Jordan’s local revenues up 1.6% YoY in Q1: Finance Ministry

RIYADH: Jordan’s local revenues increased 1.6 percent year on year to 2.19 billion Jordanian dinars ($3.08 billion) in the three months to the end of March, mainly driven by higher non-tax revenues, despite regional challenges.

According to the country’s Ministry of Finance, non-tax revenues increased by 53.5 million dinars annually in the first quarter of 2026 to 631.8 million dinars, state news agency Petra reported.

Jordan’s fiscal performance mirrors broader trends across the Middle East and North Africa, where growth is expected to moderate to 3.5 percent in 2025 and 3.8 percent in 2026, according to the World Bank, amid a gradual recovery in oil production and steady non-oil sector growth.

The International Monetary Fund also expects Gulf Cooperation Council economies to remain relatively resilient despite heightened uncertainty, with regional growth forecasts revised lower in 2026 but still positive, reflecting continued support from fiscal buffers and diversified non-oil activity.

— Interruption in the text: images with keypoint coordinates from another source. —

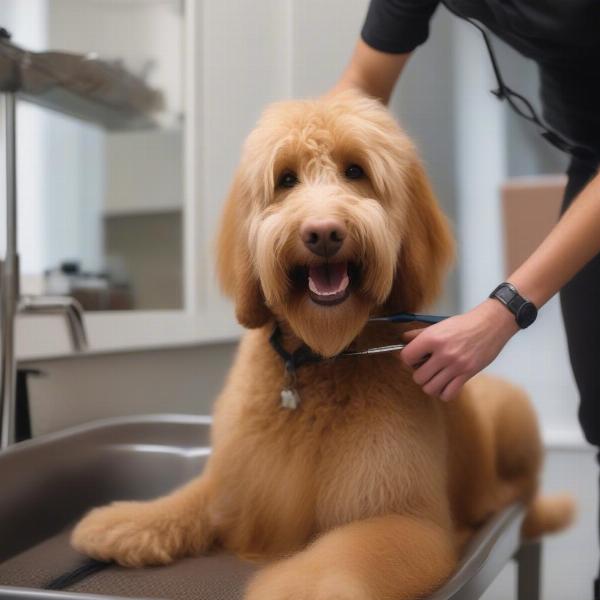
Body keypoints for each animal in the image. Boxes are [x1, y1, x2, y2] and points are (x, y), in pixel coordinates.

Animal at [72, 91, 576, 596]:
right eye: (286, 178)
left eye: (356, 170)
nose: (323, 232)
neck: (320, 361)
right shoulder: (241, 483)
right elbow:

The newly released statement said: “Government spending totaled 2.93 billion dinars by the end of March 2026, including 2.72 billion dinars in current expenditures and 215.2 million dinars in capital expenditures.”

It added: “Meanwhile, capital spending surged by 50.8 million dinars, or 30.9 percent, compared with the same period in 2025, reflecting continued spending on capital projects, aimed at boosting economic activity and improving public services.”

The ministry also said grants received by Jordan during the first quarter reached approximately 20.4 million dinars, compared with 3.4 million dinars during the corresponding period last year.

Accordingly, total public revenues, including grants, rose to around 2.21 billion dinars, compared with 2.16 billion dinars in the first three months of 2025.

Jordan aims to lower its public debt-to-gross domestic product ratio to 80 percent by 2028 under an IMF-backed reform program, Finance Minister Abdul Hakim Al-Shibli said in July.

The country has maintained its long-term sovereign credit rating at “BB-” with a stable outlook, S&P Global said in August, underscoring the country’s resilience despite heightened regional security challenges.

The US-based ratings agency attributed the decision at the time to the country’s macroeconomic stability, steady progress on financial and structural reforms, and continued international support. S&P also forecast at the time that growth is expected to accelerate to 3 percent in 2026 and 3.1 percent in 2027.